Text block:
== Segment start ==

Updated April 3, 2026

Written by NorthPeptide Research Team | Reviewed March 30, 2026






For laboratory and research use only. Not for human consumption.

Quick summary: Important: This article is a composite narrative. It’s based on published clinical trial data, publicly shared user reports, and the experiences described by participants in the retatrutide phase 2 trial.

Written by NorthPeptide Research Team

A Note Before We Start

Important: This article is a composite narrative. It’s based on published clinical trial data, publicly shared user reports, and the experiences described by participants in the retatrutide phase 2 trial. We did not invent a fictional person. Instead, we’ve assembled a realistic picture of what a typical retatrutide journey looks like based on real data. Every claim about weight loss, side effects, and timelines is grounded in published research.

Think of this as a “based on a true story” account — because the clinical data is the true story.

Starting Point: 210 Pounds, Stuck

The typical retatrutide trial participant started with a BMI around 37 — which, for someone 5’8″, means roughly 210 to 230 pounds. They had tried dieting before. Exercise too. Maybe they’d lost 10 or 15 pounds, then gained it all back. Some had tried other weight loss approaches. Nothing stuck.

What made them try something new wasn’t a lack of willpower. It was the realization that willpower alone doesn’t override biology. When your body’s hunger signals are set to “always on,” fighting them every minute of every day is a losing battle.

Retatrutide works differently. It changes the signals themselves.

Week 1: The First Injection

The first dose is small — typically 2mg in the clinical trial. This is the ramp-up period, designed to let your body adjust before increasing the dose.

What the injection feels like: If you’ve never given yourself a shot, the idea sounds terrible. The reality is much less dramatic. Retatrutide is injected subcutaneously — meaning into the fat just under your skin, usually in the belly or thigh. The needle is tiny (an insulin syringe, 29 or 30 gauge). Most people describe it as a brief pinch, less painful than a mosquito bite. Within five seconds, it’s over.

What happens after: On the low starting dose, many people feel very little. Maybe a slight decrease in appetite. Maybe nothing at all. The most common first-week side effect is mild nausea, but at 2mg, many people don’t notice anything unusual.

Weight change: 0 to 2 pounds. Don’t expect fireworks in week one.

Weeks 2-4: The Appetite Shift Begins

As the dose increases (the trial protocol escalated every 4 weeks), something interesting happens. Hunger starts to change.

It’s not that food becomes disgusting or that you feel sick when you eat. It’s subtler than that. You eat a normal-sized meal and feel genuinely satisfied. You stop thinking about food between meals. That constant background noise of “what am I going to eat next?” goes quiet.

This is the GLP-1 effect at work. Retatrutide activates three receptors (GLP-1, GIP, and glucagon), and the GLP-1 component signals your brain that you’re full. Your stomach empties more slowly, so you stay satisfied longer.

Side effects in this phase: This is when nausea shows up for most people. Clinical trial data shows that nausea was the most common side effect, especially during dose escalation. In the phase 2 trial, nausea rates ranged from about 14% at the lowest dose to 60% at the highest dose — but these were mostly mild to moderate (PMC12026077).

== Segment end ==

Exercises to complete:
[a] According to the retatrutide article, what was the typical first dose in the clinical trial?
[b] Write out the part of the retatrutide article that begins at the words "Quick summary: Important: This" and stops after "in published research.".
[c] Write the next part of the retatrutide article, picking up after its last sentence.
The items have no connection to the retatrutide article.

Material provided:

== Segment start ==

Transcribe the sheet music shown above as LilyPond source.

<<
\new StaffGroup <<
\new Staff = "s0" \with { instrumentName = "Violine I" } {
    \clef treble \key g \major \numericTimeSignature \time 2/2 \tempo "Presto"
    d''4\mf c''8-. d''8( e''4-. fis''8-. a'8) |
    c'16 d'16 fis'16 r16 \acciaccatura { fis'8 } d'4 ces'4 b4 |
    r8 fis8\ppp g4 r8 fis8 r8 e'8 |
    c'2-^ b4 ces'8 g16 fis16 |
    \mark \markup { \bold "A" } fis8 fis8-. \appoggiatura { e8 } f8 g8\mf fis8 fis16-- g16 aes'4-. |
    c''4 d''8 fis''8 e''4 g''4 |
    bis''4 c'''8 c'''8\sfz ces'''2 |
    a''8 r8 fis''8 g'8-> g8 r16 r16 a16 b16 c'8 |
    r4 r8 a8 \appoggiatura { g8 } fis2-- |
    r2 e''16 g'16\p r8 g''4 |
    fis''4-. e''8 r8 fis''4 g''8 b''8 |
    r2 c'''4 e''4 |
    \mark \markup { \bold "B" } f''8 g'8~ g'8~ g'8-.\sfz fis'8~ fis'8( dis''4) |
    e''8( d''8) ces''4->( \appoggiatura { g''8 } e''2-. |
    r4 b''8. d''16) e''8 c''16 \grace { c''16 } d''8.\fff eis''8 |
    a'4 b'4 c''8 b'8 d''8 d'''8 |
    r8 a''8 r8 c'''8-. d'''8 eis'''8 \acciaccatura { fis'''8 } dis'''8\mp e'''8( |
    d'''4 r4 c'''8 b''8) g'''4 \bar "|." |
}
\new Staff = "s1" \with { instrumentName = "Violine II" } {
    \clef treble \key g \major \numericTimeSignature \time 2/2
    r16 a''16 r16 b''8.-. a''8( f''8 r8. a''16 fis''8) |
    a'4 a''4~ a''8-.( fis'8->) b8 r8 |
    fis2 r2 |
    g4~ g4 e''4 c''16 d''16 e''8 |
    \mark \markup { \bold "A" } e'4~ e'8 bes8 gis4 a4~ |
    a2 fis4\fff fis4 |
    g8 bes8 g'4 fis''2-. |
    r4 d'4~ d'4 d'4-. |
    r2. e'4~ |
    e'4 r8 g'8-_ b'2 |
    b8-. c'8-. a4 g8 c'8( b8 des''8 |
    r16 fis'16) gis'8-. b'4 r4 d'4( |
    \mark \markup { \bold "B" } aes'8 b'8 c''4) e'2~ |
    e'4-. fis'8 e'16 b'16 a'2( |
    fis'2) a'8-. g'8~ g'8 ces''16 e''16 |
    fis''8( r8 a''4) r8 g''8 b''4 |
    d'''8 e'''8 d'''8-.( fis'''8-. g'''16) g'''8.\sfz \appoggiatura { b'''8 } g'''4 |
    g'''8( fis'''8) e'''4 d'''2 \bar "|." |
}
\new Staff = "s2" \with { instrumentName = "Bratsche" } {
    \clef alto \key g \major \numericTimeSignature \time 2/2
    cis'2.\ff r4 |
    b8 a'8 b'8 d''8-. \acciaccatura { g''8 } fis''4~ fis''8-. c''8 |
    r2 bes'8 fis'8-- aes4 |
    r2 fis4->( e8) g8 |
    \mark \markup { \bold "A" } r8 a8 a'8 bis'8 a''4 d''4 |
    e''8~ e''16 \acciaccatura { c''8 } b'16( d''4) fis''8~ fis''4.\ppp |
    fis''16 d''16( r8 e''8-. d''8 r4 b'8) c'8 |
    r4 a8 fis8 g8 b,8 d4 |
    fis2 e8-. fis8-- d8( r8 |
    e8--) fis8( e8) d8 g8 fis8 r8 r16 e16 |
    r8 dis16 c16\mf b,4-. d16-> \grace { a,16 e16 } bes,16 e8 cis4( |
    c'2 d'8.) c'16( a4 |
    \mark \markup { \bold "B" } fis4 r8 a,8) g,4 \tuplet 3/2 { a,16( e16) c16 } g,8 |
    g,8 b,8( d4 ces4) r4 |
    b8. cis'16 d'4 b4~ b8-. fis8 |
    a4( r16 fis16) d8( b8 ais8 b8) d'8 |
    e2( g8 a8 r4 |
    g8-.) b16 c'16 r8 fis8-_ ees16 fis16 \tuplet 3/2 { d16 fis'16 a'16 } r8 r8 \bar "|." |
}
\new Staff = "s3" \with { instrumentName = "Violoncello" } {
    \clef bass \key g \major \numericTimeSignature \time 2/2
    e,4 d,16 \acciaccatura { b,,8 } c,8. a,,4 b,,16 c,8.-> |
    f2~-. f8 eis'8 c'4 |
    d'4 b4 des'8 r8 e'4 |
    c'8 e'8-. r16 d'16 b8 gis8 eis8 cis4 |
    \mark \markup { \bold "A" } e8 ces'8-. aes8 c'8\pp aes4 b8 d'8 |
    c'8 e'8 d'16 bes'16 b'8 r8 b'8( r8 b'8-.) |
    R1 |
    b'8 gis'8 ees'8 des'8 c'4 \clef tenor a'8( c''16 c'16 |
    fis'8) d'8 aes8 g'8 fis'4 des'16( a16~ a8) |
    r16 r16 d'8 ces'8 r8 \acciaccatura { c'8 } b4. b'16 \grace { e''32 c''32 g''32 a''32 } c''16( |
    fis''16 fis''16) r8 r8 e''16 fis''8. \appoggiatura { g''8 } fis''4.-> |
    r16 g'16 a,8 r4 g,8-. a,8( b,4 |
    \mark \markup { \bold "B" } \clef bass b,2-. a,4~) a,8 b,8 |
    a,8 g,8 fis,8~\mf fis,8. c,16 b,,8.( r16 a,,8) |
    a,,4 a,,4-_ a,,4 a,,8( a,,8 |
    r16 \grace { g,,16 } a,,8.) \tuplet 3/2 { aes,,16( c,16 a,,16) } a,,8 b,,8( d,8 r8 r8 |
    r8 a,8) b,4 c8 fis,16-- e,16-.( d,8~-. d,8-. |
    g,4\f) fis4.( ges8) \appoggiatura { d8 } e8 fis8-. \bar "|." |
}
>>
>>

== Segment end ==

Results:
[a] The typical first dose was 2mg.

[b]
Quick summary: Important: This article is a composite narrative. It’s based on published clinical trial data, publicly shared user reports, and the experiences described by participants in the retatrutide phase 2 trial.

Written by NorthPeptide Research Team

A Note Before We Start

Important: This article is a composite narrative. It’s based on published clinical trial data, publicly shared user reports, and the experiences described by participants in the retatrutide phase 2 trial. We did not invent a fictional person. Instead, we’ve assembled a realistic picture of what a typical retatrutide journey looks like based on real data. Every claim about weight loss, side effects, and timelines is grounded in published research.

[c]
Some people also reported diarrhea or constipation. These GI effects tend to peak during the first 1-2 weeks after each dose increase, then settle down.

Weight change: 3 to 6 pounds lost by end of month 1.

Weeks 4-8: Things Start Moving

By the second month, the dose has typically increased and the body has adapted to the initial side effects. This is when most people start to see real changes on the scale.

The numbers from the clinical trial tell the story. At just 24 weeks, participants on the highest dose had already lost an average of 17.5% of their body weight. For someone starting at 210 pounds, that’s nearly 37 pounds in six months (PMC12190491).

At weeks 4 through 8, the trajectory is clear. Weight is coming off at a steady pace — typically 2 to 4 pounds per week. People start noticing their clothes fit differently. A belt needs a new hole. Jeans that were tight are now comfortable.

Diet changes: Here’s something people don’t expect — even though you’re eating less, you need to eat better. When your appetite drops significantly, every bite matters more. If you eat 1,200 calories a day instead of 2,500, those 1,200 calories need to count. Protein becomes critical. So do vegetables, healthy fats, and micronutrients.

People who eat junk food in smaller quantities tend to feel worse than people who eat whole foods. The peptide reduces your appetite, but it doesn’t provide nutrition. That’s still your job.

Weight change: 10 to 15 pounds lost by end of month 2.

Weeks 8-16: The Groove

This is the sweet spot. Side effects have largely settled. Your body has adapted to the dose. Weight loss is consistent and predictable. You’ve developed new eating habits — not because someone forced you to, but because your appetite naturally pushed you toward smaller, more nutrient-dense meals.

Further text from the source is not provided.